Still, if Woods is going to make history by winning a third straight green jacket, he's going to have to do something else no one has ever done -- come back from a 10-shot, first-round deficit to win The Masters.
''Obviously, I'd like to be a little better than I am, but I'm on the right track,'' Woods said. ''I made some progress.''
Woods had already been delayed a day by rain in his quest for a record third straight win when he arrived at Augusta National. He met a nervous Barnes on the first tee and offered him a bit of advice.
''Just enjoy yourself and things will go OK,'' Woods said.
For 18 holes, things went just fine for Barnes. It was Woods who was having the problems.
A Masters he was heavily favored to win went bad quickly for Woods, who struggled to break 40 on his first nine and grimaced in disbelief as putts slid by hole after hole.
In the early cold and muck, he played poorly. When the sun came out, his game warmed up to merely indifferent.
As darkness loomed, he pounded a drive into the trees to the right of the 18th fairway, then hit another tree trying to get out and made bogey.
It was typical of a day when Woods was all over the place off the tee and struggled with both his putting and chipping.
''Obviously it was soft and slushy,'' Woods said. ''I caught a lot of fliers in the fairway.''
One of those came on the first hole when Woods hit a 4-iron over the green and had to chip back with a wedge. He hit the ball too hard, though, and it rolled off the front of the green.
Trying to be more precise, Woods hit his second chip up the hill, only to leave it short and watch as it rolled back toward him.
With typical Woods' flair, he then chipped the next one in.
''I had so much practice pitching, I figured I'll just pitch it in,'' Woods said.
As he fell off the leaderboard right away, fans slogging through the mud to watch couldn't believe what they were seeing.
At times, Woods couldn't believe it, either.
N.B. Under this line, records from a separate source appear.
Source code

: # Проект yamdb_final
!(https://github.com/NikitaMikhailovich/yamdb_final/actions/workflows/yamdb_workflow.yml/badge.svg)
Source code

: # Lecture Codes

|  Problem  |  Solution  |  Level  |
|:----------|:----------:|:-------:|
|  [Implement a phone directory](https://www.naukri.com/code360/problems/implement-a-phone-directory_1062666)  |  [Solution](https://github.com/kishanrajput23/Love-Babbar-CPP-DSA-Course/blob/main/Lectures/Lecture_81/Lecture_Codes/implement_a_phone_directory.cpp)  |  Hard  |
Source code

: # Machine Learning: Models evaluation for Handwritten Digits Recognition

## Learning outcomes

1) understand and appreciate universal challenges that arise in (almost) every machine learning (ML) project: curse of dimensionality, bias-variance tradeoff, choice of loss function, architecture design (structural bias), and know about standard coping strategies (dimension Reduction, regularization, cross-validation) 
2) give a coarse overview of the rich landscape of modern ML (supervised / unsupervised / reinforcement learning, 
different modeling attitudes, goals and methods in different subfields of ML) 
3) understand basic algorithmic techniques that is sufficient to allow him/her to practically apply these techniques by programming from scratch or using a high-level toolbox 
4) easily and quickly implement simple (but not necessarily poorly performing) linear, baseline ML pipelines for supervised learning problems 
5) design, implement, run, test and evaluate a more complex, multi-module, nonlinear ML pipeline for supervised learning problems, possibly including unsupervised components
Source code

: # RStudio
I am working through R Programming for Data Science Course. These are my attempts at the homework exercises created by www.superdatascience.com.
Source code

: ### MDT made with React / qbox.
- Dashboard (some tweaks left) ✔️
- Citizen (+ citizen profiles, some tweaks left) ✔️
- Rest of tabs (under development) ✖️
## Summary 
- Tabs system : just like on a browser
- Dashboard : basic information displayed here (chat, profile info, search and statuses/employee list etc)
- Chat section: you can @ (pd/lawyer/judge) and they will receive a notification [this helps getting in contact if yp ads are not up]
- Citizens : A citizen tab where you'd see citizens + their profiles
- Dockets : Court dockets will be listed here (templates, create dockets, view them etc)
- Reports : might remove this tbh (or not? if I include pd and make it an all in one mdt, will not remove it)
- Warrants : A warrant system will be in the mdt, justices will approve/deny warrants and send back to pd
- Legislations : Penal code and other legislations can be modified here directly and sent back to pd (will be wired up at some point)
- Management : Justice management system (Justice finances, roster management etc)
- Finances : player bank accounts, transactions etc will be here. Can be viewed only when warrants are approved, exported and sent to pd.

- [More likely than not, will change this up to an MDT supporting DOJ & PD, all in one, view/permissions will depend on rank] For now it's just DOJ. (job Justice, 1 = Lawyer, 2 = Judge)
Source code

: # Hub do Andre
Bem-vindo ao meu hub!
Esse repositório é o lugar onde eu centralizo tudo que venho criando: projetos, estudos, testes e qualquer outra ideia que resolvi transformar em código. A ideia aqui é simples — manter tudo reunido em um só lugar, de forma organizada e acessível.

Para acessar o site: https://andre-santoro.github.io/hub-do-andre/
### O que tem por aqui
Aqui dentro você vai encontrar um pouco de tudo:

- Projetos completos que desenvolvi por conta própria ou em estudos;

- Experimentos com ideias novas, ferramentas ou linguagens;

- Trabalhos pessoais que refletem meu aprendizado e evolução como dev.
He shot 39 on the front nine, then hit a drive down the middle of the sloping 10th hole.
When Woods arrived at the ball, he slapped his hands together in frustration when he saw mud sticking to the ball.
''Oh mud,'' he yelled as his second shot trailed off into the right bunker.
Barnes beat Woods by an astonishing seven shots over the first 18 holes, and it was the U.S. Amateur champion, not Woods, who got the big ovation when he hit it close and made a birdie on 18.
''He made some bombs today,'' Woods said.
Woods won three U.S. Amateurs himself, often trailing on the final day. But he always came back in the 36-hole finals, just as he was doing against Barnes when the round was called.
Incredibly, Woods made no birdies in the first round. It was the first time since the third round of the 1999 British Open that he had played a round without a birdie. When his first came on a tap-in two-putt on the par-5, 13th hole, he smiled widely and raised the ball in the air to the crowd.
Woods promptly birdied the next hole, then made his third birdie in four holes by running in a 25-footer on No. 16. His momentum was slowed by the bogey on 18 and he made a routine par on the first hole before play was halted.